The increased tissue MDA, conjugated dienes and nitric oxide concentrations in animals fed cholesterol-based diet alone in this study could be attributed to augmentation in the rate of cellular lipid peroxidation due to high fat (cholesterol) in the diet. This assertion is further reimbursed by the fact that xanthine oxidase activity was higher in rats fed cholesterol diet without supplementation compared to rats fed ORO and vitamin E supplemented diets. Xanthine oxidase has been demonstrated to be a primary source of superoxide radical (Gomez-Cabrera et al., 2005). MDA and conjugated dienes are established markers of lipid peroxidation while nitric oxide through its free radical activity is capable of interacting with cellular components such proteins, DNA, and lipids within the cell in a process known as nitrosative stress leading to cytotoxicity (Chang, Liao and Kuo, 2001). Thus, the reduction in tissue MDA, conjugated diene and nitric oxide levels in rats fed ORO and vitamin E supplemented diets in this study is beneficial and could give an indication of an anti-oxidative potential of ORO. The antioxidant activity of vitamin E is well established in literature (Niki et al., 1985; Traber and Atkinson, 2007). In this study, ORO demonstrated a similar effect on tissue MDA, conjugated diene and nitric oxide concentrations to vitamin E showing that its potential antioxidant effect could be comparable to that of vitamin E.

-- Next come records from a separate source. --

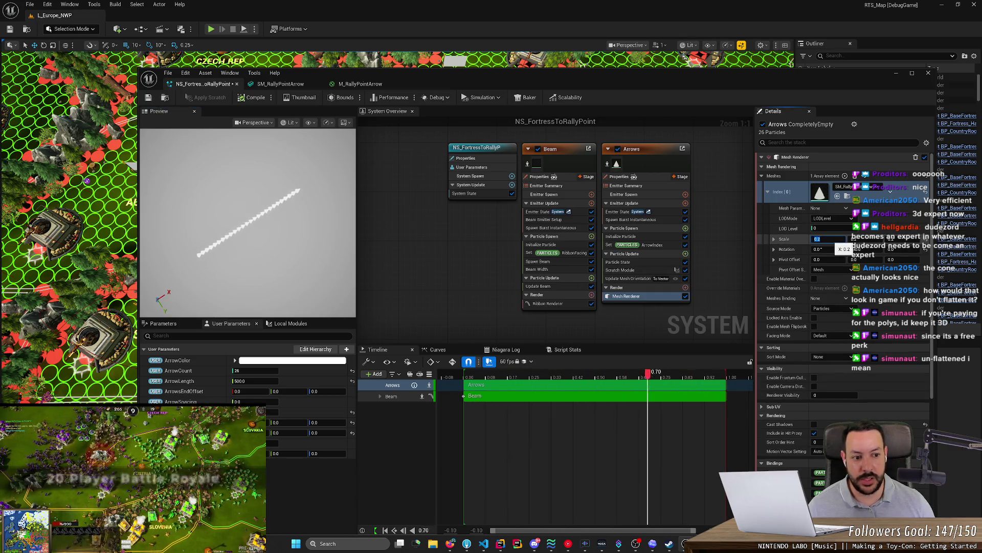
type("0.0")
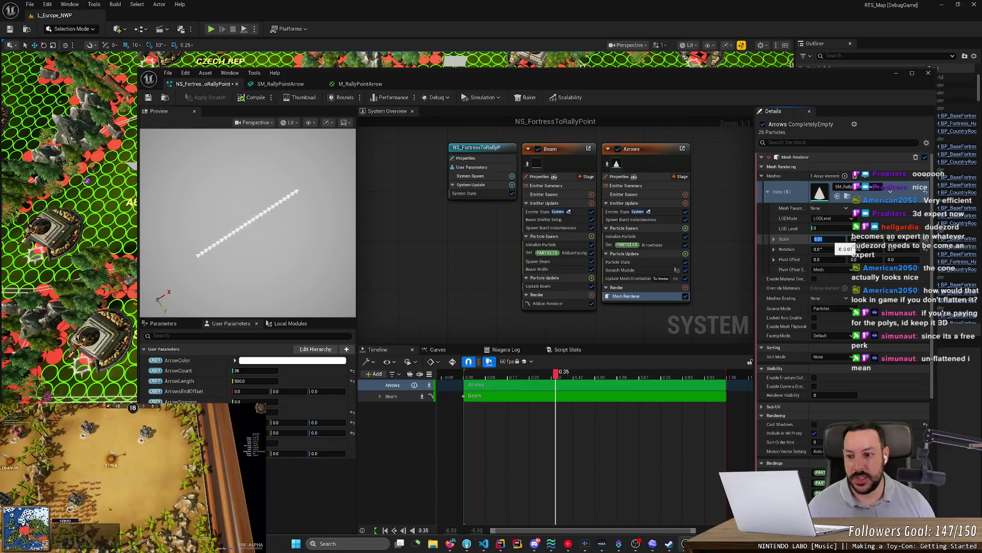
type("1")
key("Return")
type("0.2")
key("Return")
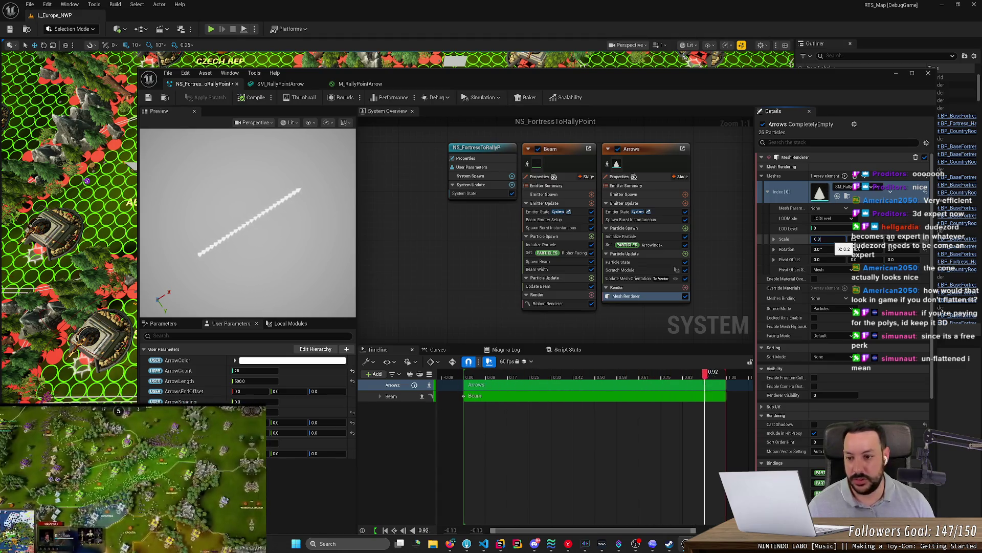
type("0.01")
key("Return")
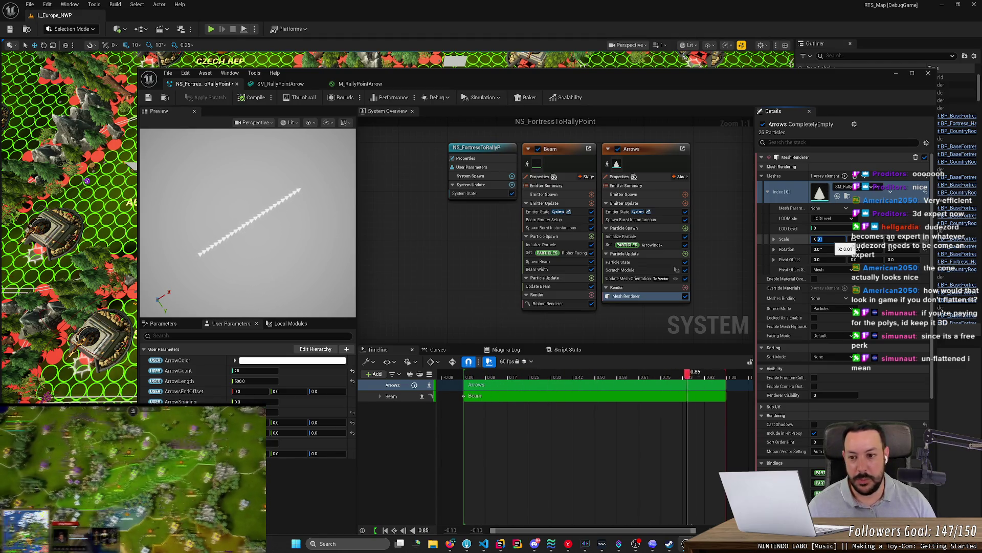
key("ctrl+z")
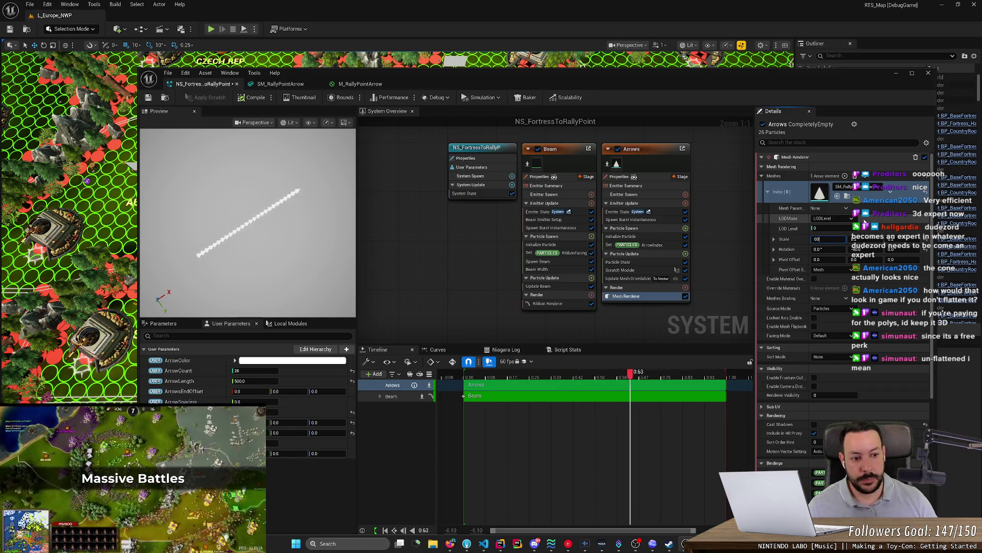
type("1")
key("Return")
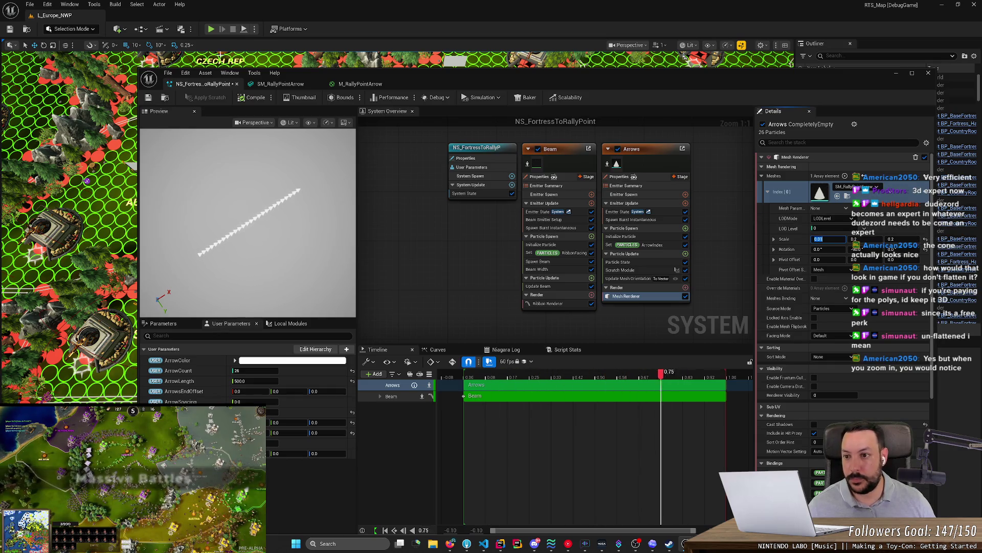
- Save NS_FortressToRallyPoint and close the Niagara editor
left_click(148, 99)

An important mechanism of action of oxidative stress is via enhanced generation of ROS and/or RNS, which most often form conjugates or adducts with cellular components such as DNA, membrane lipids, proteins and carbohydrates. Thus, the increased serum and lung xanthine oxidase activities observed in rats fed cholesterol diet without supplementation could provide a justification that the pro-oxidant effect of dietary cholesterol could involve its effect on xanthine oxidase activity. In the coronary artery of hypercholesterolemic individuals, NADPH oxidases and xanthine oxidase have been reported to be the major sources of superoxide radicals. However, these reactive oxygen species in the cells are neutralized by cellular antioxidant defense system including GSH, CAT, and SOD. Thus, oxidative stress is the resultant effect of a disequilibrium between cellular oxidants versus antioxidants (Oluba, 2019). Several studies have shown that alteration of antioxidant enzyme activities in different kinds of stress was associated with a depletion of GSH, CAT and SOD and an increase of lipid peroxidation, all of which can lead to oxidative stress and finally cell death (Bouayed and Bohn, 2010). Overexpression of the peroxisomal enzyme, catalase which catalyzes the reduction of hydrogen peroxide to water and molecular oxygen have been shown to reduce atherosclerosis in highfat fed rats (Yang et al., 2009). Results from the present study showed that ORO could act to normalize the attendant depletion of cellular antioxidant molecules when fed as a supplement to a cholesterol-based diet.